The arrival of UTV solved the greatest mystery of my early life – the purpose of that numbered dial on the Murphy TV set daddy bought in late 1955 from Charlie Slowey’s shop across The Diamond. Now by turning the dial from 1 to 3, we were transported from stuffy BBC in London to UTV in Belfast and all its familiar ads for Cookstown sausages and Cantrell & Cochrane ‘minerals’.
Negotiating those two simple digits was enough to realise that with seven more numbers on the dial, we had blasted off for a multi-channel world of the future.
When my mother roused me from sleep one night to ‘change the channel’ on the rotary dial because daddy was out, I knew I had acquired a level of technological skill beyond most adults at that time. Yet while I cast longing glances at the other digits and longed for their speedy deployment, I cannot now recall what number on was occupied by RTÉ when it came along. (Was it 9?)
Perhaps my exposure to those exciting other worlds brought to our pre-1962 living-room by BBC and UTV meant I was already emerging from childhood innocence when RTÉ joined the dial.
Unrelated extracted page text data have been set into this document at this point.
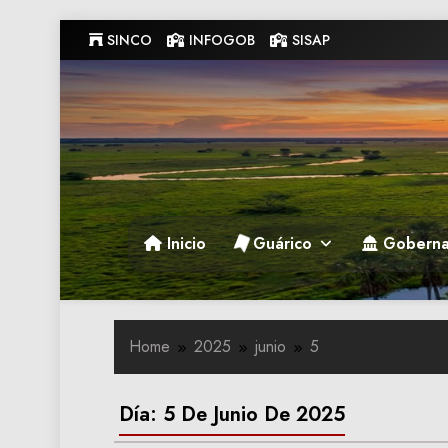
Skip
SINCO
INFOGOB
SISAP
to
content
Gobernacion de Guarico
Gobernacion de Guarico
Inicio
Guárico
Goberna
Home
2025
junio
5
Día:
5 De Junio De 2025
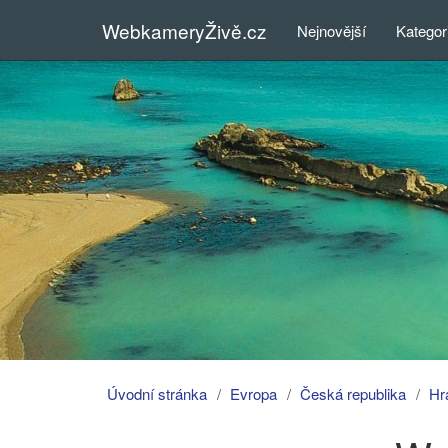
WebkameryŽivě.cz
Nejnovější
Kategor
Úvodní stránka
Evropa
Česká republika
Hr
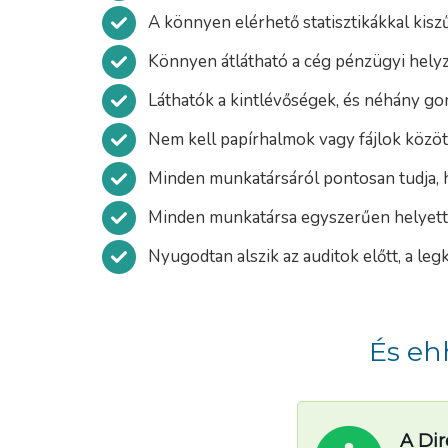
A könnyen elérhető statisztikákkal kis
Könnyen átlátható a cég pénzügyi hely
Láthatók a kintlévőségek, és néhány gom
Nem kell papírhalmok vagy fájlok közöt
Minden munkatársáról pontosan tudja, h
Minden munkatársa egyszerűen helyett
Nyugodtan alszik az auditok előtt, a leg
És eh
A Dir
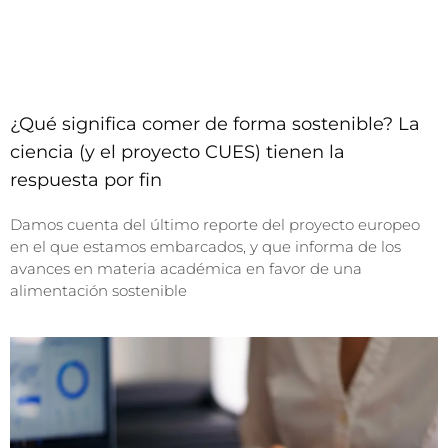
¿Qué significa comer de forma sostenible? La
ciencia (y el proyecto CUES) tienen la
respuesta por fin
Damos cuenta del último reporte del proyecto europeo
en el que estamos embarcados, y que informa de los
avances en materia académica en favor de una
alimentación sostenible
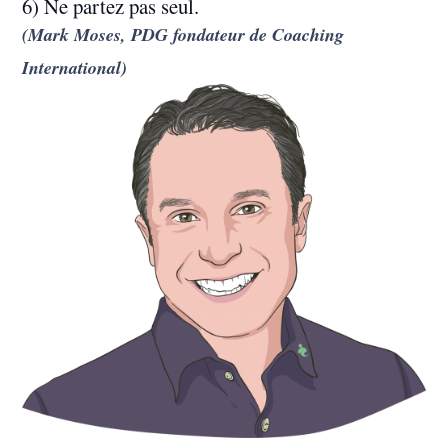
6) Ne partez pas seul.
(Mark Moses, PDG fondateur de Coaching
International)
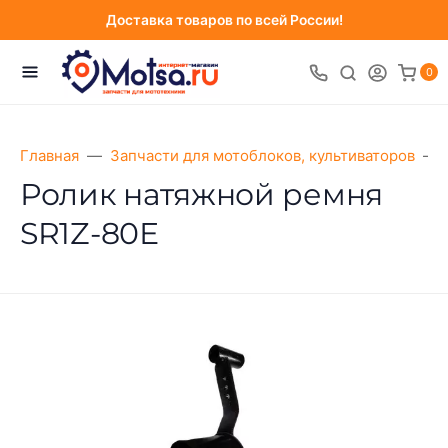
Доставка товаров по всей России!
0
Главная
Запчасти для мотоблоков, культиваторов
Ролик натяжной ремня
SR1Z-80Е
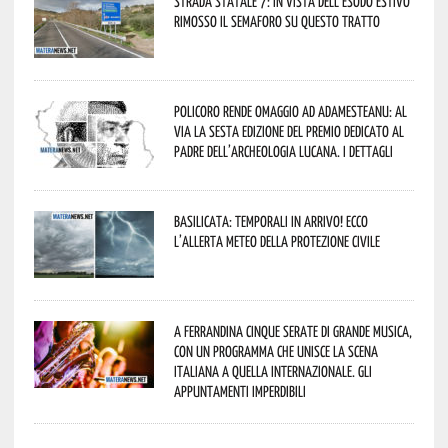
Strada statale 7: in vista dell’esodo estivo
rimosso il semaforo su questo tratto
Policoro rende omaggio ad Adamesteanu: al
via la sesta edizione del Premio dedicato al
padre dell’archeologia lucana. I dettagli
Basilicata: temporali in arrivo! Ecco
l’allerta meteo della Protezione civile
A Ferrandina cinque serate di grande musica,
con un programma che unisce la scena
italiana a quella internazionale. Gli
appuntamenti imperdibili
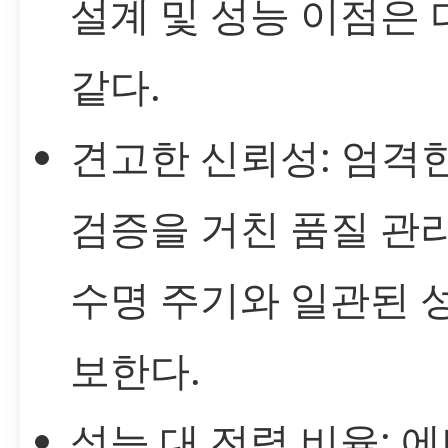
설계 및 성능 이점은
같다.
견고한 신뢰성: 엄격
검증을 거친 품질 관
수명 주기와 일관된 
보한다.
성능 대 전력 비율: 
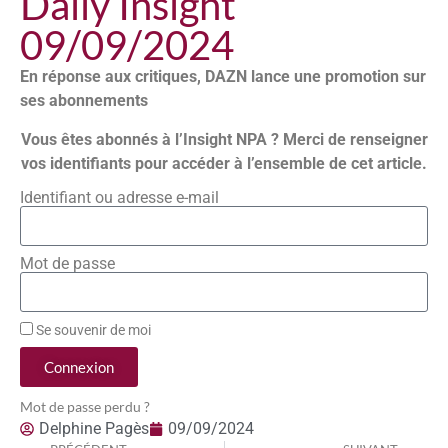
Daily Insight
09/09/2024
En réponse aux critiques, DAZN lance une promotion sur
ses abonnements
Vous êtes abonnés à l’Insight NPA ? Merci de renseigner
vos identifiants pour accéder à l’ensemble de cet article.
Identifiant ou adresse e-mail
Mot de passe
Se souvenir de moi
Connexion
Mot de passe perdu ?
Delphine Pagès
09/09/2024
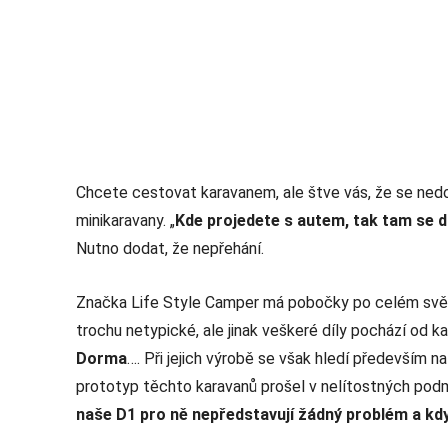
Chcete cestovat karavanem, ale štve vás, že se ne
minikaravany. „
Kde projedete s autem, tak tam se 
Nutno dodat, že nepřehání.
Značka Life Style Camper má pobočky po celém světě, 
trochu netypické, ale jinak veškeré díly pochází od 
Dorma
…. Při jejich výrobě se však hledí především n
prototyp těchto karavanů prošel v nelítostných po
naše D1 pro ně nepředstavují žádný problém a kdy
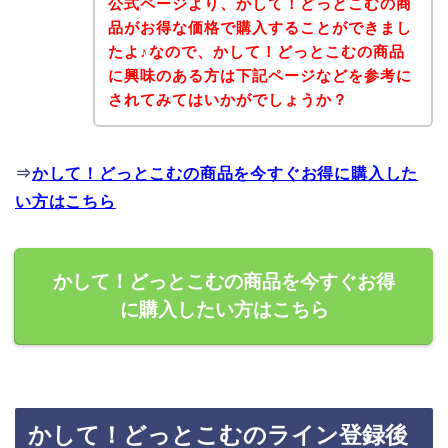
公式ページより、かして！どっとこむの商
品がお得な価格で購入することができまし
たよ♪なので、かして！どっとこむの商品
に興味のある方は下記ページなどを参考に
されてみてはいかがでしょうか？
⇒
かして！どっとこむの商品を今すぐお得に購入した
い方はこちら
かして！どっとこむの商品を今すぐお得
に購入したい方はこちら
かして！どっとこむのライン登録後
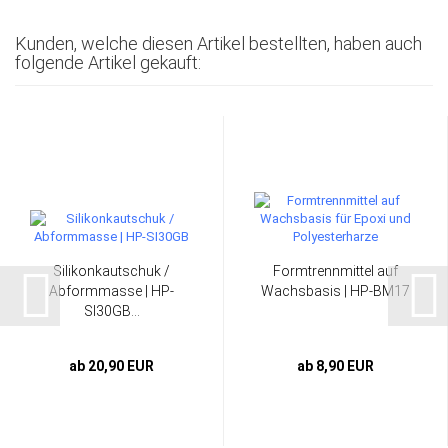
Kunden, welche diesen Artikel bestellten, haben auch
folgende Artikel gekauft:
Silikonkautschuk /
Formtrennmittel auf
Abformmasse | HP-
Wachsbasis | HP-BM17
SI30GB...
ab 20,90 EUR
ab 8,90 EUR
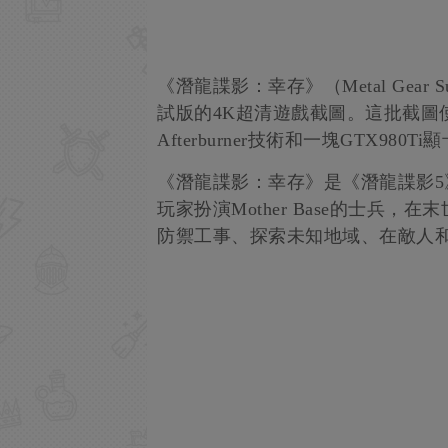
《潛龍諜影：幸存》（Metal Gear
試版的4K超清遊戲截圖。這批截圖
Afterburner技術和一塊GTX980Ti
《潛龍諜影：幸存》是《潛龍諜影
玩家扮演Mother Base的士兵
防禦工事、探索未知地域、在敵人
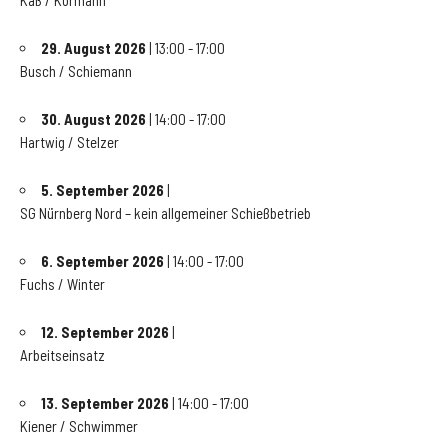
Käß / Kormann
29. August 2026
| 13:00 - 17:00
Busch / Schiemann
30. August 2026
| 14:00 - 17:00
Hartwig / Stelzer
5. September 2026
|
SG Nürnberg Nord – kein allgemeiner Schießbetrieb
6. September 2026
| 14:00 - 17:00
Fuchs / Winter
12. September 2026
|
Arbeitseinsatz
13. September 2026
| 14:00 - 17:00
Kiener / Schwimmer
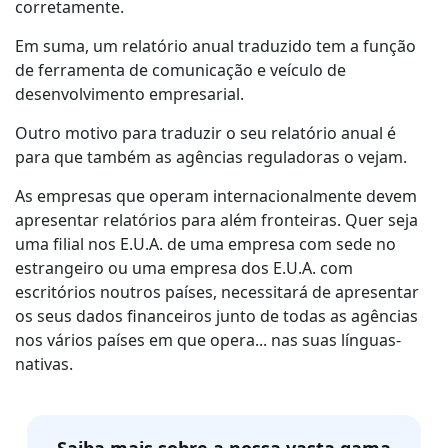
corretamente.
Em suma, um relatório anual traduzido tem a função
de ferramenta de comunicação e veículo de
desenvolvimento empresarial.
Outro motivo para traduzir o seu relatório anual é
para que também as agências reguladoras o vejam.
As empresas que operam internacionalmente devem
apresentar relatórios para além fronteiras. Quer seja
uma filial nos E.U.A. de uma empresa com sede no
estrangeiro ou uma empresa dos E.U.A. com
escritórios noutros países, necessitará de apresentar
os seus dados financeiros junto de todas as agências
nos vários países em que opera... nas suas línguas-
nativas.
My viewing habits were formed around firm favourites and I was not willing to be transported off on any old Wanderly Wagon that might happen along the road from Dublin.
Just a couple more years (1963) and we were tuned into Cool Britannia when Top of the Pops and Ready Steady Go! came on air from BBC and UTV. We embraced pop modernity and Sean Dunphy, Brendan Bowyer and that showband lot didn’t stand a chance against The Beatles and Van Morrison’s Them.
Yes, there were many times down the decades when I watched RTÉ, but it never really became my channel of choice. I do admit that I was torn for a short time between Dáithí Lacha and The Magic Roundabout! Daithi’s goose was cooked when I twigged on to some of the hidden messages from the animated carousel crowd.
Today, I squirm at RTÉ’s incessant self-congratulation and, as we face into a full year of how Montrose brought civilisation and modernity to Ireland, I expect I’ll be watching another channel… or none at all.